What you are asked to do.
Scan the records for the word "mistakes". Report each line where it occurs.

(Information Opens)

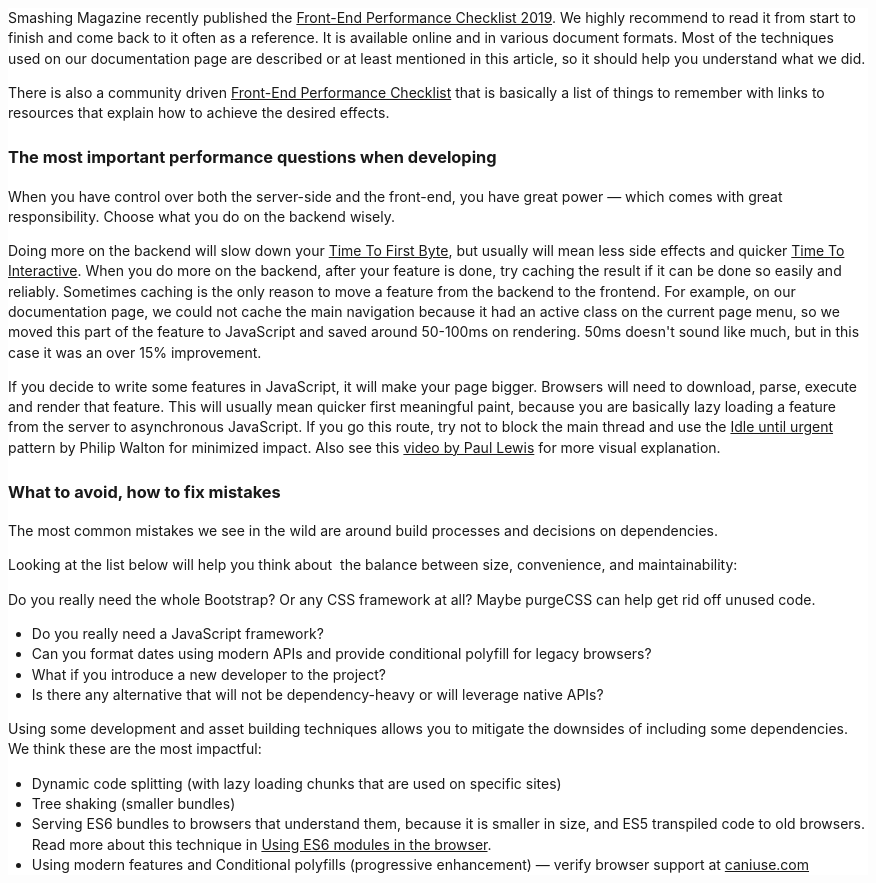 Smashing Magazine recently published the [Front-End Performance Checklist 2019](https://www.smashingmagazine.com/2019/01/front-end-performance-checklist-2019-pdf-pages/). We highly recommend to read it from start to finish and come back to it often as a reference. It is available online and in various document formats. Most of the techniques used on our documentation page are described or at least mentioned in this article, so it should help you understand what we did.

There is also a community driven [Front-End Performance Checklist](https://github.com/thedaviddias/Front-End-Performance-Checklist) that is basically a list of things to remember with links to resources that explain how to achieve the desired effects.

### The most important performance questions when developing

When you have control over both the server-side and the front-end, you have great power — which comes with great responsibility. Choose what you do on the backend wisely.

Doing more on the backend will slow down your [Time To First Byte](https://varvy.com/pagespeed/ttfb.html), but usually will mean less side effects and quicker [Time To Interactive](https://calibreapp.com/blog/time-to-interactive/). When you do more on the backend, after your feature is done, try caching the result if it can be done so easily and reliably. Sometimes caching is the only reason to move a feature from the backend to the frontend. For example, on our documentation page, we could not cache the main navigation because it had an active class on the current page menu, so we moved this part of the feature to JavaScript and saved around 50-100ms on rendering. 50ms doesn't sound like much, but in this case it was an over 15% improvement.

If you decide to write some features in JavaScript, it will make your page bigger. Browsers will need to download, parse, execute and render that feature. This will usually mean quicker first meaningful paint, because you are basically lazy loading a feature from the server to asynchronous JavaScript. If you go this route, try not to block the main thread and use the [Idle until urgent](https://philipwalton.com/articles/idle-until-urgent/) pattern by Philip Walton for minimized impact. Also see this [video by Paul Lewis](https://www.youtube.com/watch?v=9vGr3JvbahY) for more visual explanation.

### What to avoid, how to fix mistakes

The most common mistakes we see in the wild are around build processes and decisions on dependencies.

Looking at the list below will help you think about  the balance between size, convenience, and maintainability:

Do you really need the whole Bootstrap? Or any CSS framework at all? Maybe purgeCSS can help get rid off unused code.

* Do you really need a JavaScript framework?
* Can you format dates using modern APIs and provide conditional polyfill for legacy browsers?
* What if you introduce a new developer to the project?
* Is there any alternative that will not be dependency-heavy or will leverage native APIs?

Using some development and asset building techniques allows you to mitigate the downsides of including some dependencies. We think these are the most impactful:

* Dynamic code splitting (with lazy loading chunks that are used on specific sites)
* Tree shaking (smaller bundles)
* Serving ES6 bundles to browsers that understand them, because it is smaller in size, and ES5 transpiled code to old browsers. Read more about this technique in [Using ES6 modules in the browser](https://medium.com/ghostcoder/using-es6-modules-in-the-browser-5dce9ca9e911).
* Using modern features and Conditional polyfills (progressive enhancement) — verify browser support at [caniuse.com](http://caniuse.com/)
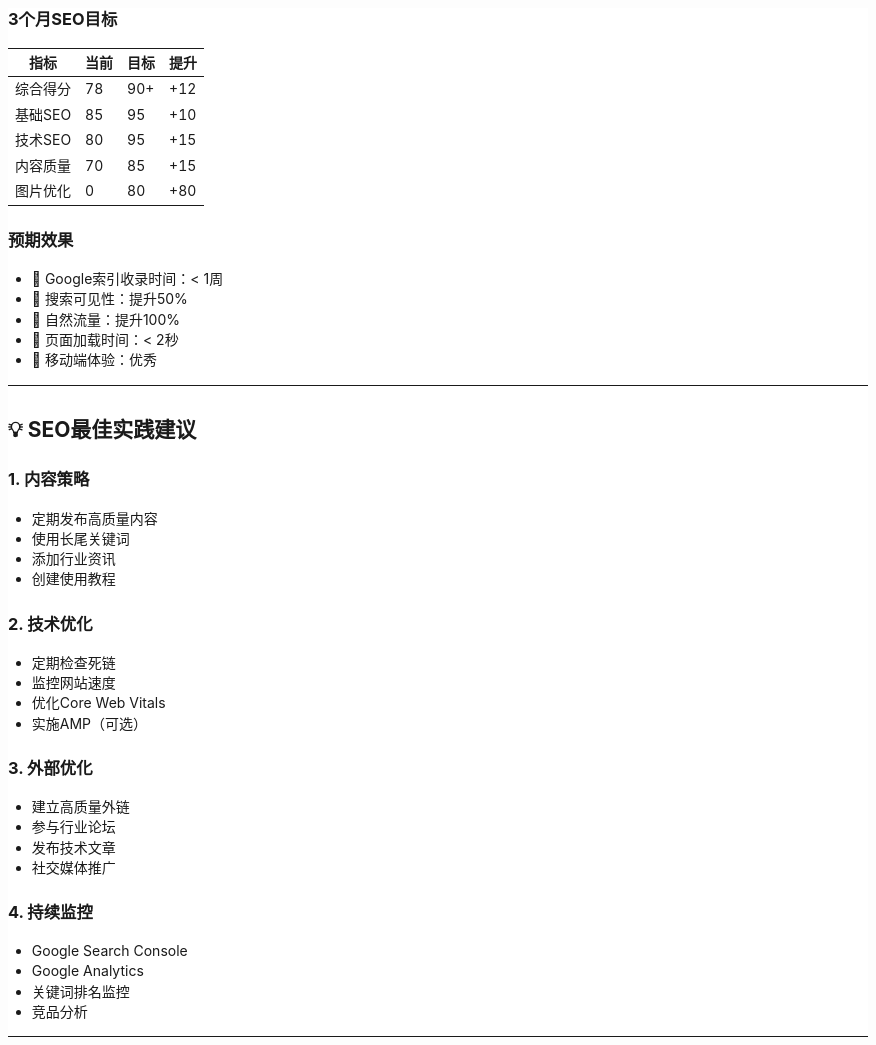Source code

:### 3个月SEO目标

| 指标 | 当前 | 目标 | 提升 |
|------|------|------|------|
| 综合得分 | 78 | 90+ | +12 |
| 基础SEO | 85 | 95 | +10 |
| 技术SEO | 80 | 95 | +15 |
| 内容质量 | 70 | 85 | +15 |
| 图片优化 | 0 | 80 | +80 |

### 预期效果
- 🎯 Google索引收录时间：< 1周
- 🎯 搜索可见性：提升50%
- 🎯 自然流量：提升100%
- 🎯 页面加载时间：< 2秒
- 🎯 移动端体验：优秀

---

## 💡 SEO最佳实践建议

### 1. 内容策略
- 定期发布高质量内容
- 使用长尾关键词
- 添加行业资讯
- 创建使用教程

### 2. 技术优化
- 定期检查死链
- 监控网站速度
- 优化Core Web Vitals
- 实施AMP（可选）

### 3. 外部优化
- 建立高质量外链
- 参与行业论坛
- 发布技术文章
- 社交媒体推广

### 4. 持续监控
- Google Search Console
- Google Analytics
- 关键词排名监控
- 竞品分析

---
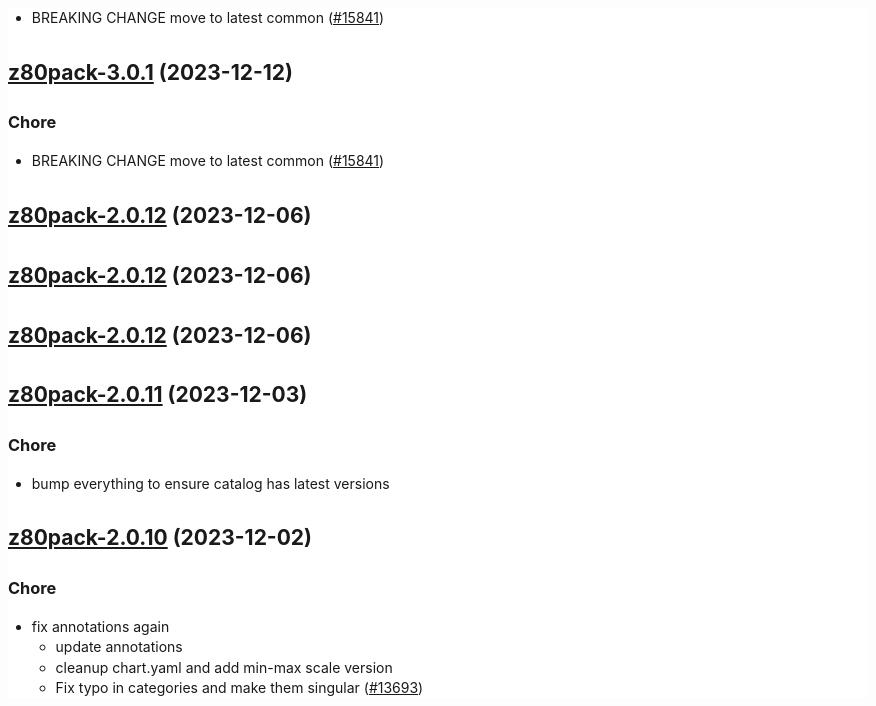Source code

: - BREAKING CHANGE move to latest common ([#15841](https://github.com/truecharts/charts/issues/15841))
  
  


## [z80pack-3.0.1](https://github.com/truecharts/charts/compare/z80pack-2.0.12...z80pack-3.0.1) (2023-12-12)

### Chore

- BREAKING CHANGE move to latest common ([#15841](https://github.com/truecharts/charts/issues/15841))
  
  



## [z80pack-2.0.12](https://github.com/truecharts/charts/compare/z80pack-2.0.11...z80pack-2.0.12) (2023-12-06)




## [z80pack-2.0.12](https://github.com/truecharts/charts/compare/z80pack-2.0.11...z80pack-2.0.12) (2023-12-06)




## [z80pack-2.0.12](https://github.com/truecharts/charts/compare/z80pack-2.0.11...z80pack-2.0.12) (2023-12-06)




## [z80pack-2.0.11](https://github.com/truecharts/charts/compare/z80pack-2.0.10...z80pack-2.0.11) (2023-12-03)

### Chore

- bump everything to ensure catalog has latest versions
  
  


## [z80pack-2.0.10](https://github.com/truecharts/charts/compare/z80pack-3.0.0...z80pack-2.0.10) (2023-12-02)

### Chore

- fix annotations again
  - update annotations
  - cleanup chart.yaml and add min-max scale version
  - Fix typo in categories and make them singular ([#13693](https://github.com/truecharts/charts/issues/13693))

(Information Closes)

Exercise solution.
### What to avoid, how to fix mistakes
The most common mistakes we see in the wild are around build processes and decisions on dependencies.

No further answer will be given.